Transients and trash were the biggest complaints at a recent small-business town hall hosted by local councilmen.
The homeless people hanging around the Sheepshead Bay Road subway station are scaring customers away from nearby shops and eateries, according to some business owners.
Coupled with the ubiquitous litter that plagues the area, the loitering destitute contribute to an unwelcoming atmosphere that is keeping profit margins down for frustrated entrepreneurs, several attendees said at the Aug. 5 meeting.
“Homeless people and beggars are all over Sheepshead Bay Road,” said Dmitriy, the owner of a cafe just off Sheepshead Bay Road who declined to give his last name. “They are constantly near our cafe and scare people by asking them for money.”
The complaints were lodged at a meeting with small-business owners hosted by councilmen Chaim Deutsch (D–Sheepshead Bay) and Mark Treyger (D–Coney Island), at Brighton Beach’s Shorefront Y.
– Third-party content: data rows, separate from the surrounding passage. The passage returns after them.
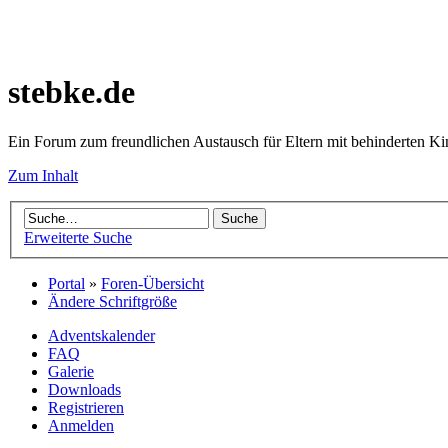
stebke.de
Ein Forum zum freundlichen Austausch für Eltern mit behinderten K
Zum Inhalt
Erweiterte Suche
Portal
»
Foren-Übersicht
Ändere Schriftgröße
Adventskalender
FAQ
Galerie
Downloads
Registrieren
Anmelden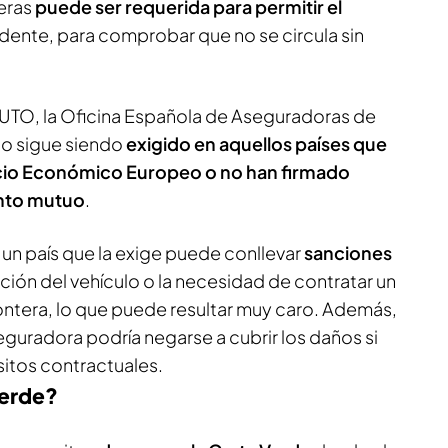
eras
puede ser requerida para permitir el
dente, para comprobar que no se circula sin
UTO, la Oficina Española de Aseguradoras de
o sigue siendo
exigido en aquellos países que
acio Económico Europeo o no han firmado
nto mutuo
.
n un país que la exige puede conllevar
sanciones
ación del vehículo o la necesidad de contratar un
rontera, lo que puede resultar muy caro. Además,
seguradora podría negarse a cubrir los daños si
sitos contractuales.
Verde?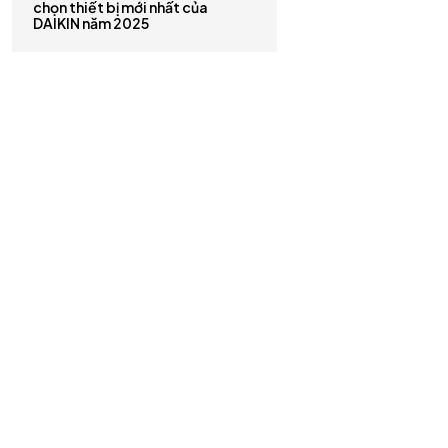
chọn thiết bị mới nhất của
DAIKIN năm 2025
Local residents and community activists have been complaining about the growing number of homeless people in the area since last year. Deutsch said that he knows that it is a problem and has been trying to address it.
“I or someone from my office is on Sheepshead Bay Road all the time,” said Deutsch. “I’m there so often I know the homeless people by name at this point.”
Deutsch said the 61st Precinct has agreed to post officers at the train station near E. 16th Street, and a light-tower has been installed near the station to deter people from loitering at night. His office is also working with the Department of Homeless Services to improve shelter options.
But area residents and shoppers are still waiting to see improvements.
“I still see homeless here,” said Anya Dubinskaya, who lives a few blocks away. “This street is always dirty.”
Deutsch also said he has encouraged the Metropolitan Transit Authority and the Economic Development Corporation to have graffiti removed from under the train trestle and to have the grimy sidewalks power-washed. The Department of Sanitation recently cleaned up a Transit Authority lot on E. 15th Street, a block away from the train station, which was overgrown with weeds and overrun with vermin, at Deutsch’s urging.
“When people go shopping, they need to feel safe and they need to feel that area is friendly to shoppers,” Deutsch said. “People are investing thousands upon thousands of dollars into their businesses. They should get a return on that investment.”
Business owners also got to speak with Consumer Affairs Commissioner Julie Menin about her department’s business-friendly reforms, and Ari Kagan, the community liaison for Comptroller Scott Stringer, who helped translate for the many Russian-speaking entrepreneurs who attended.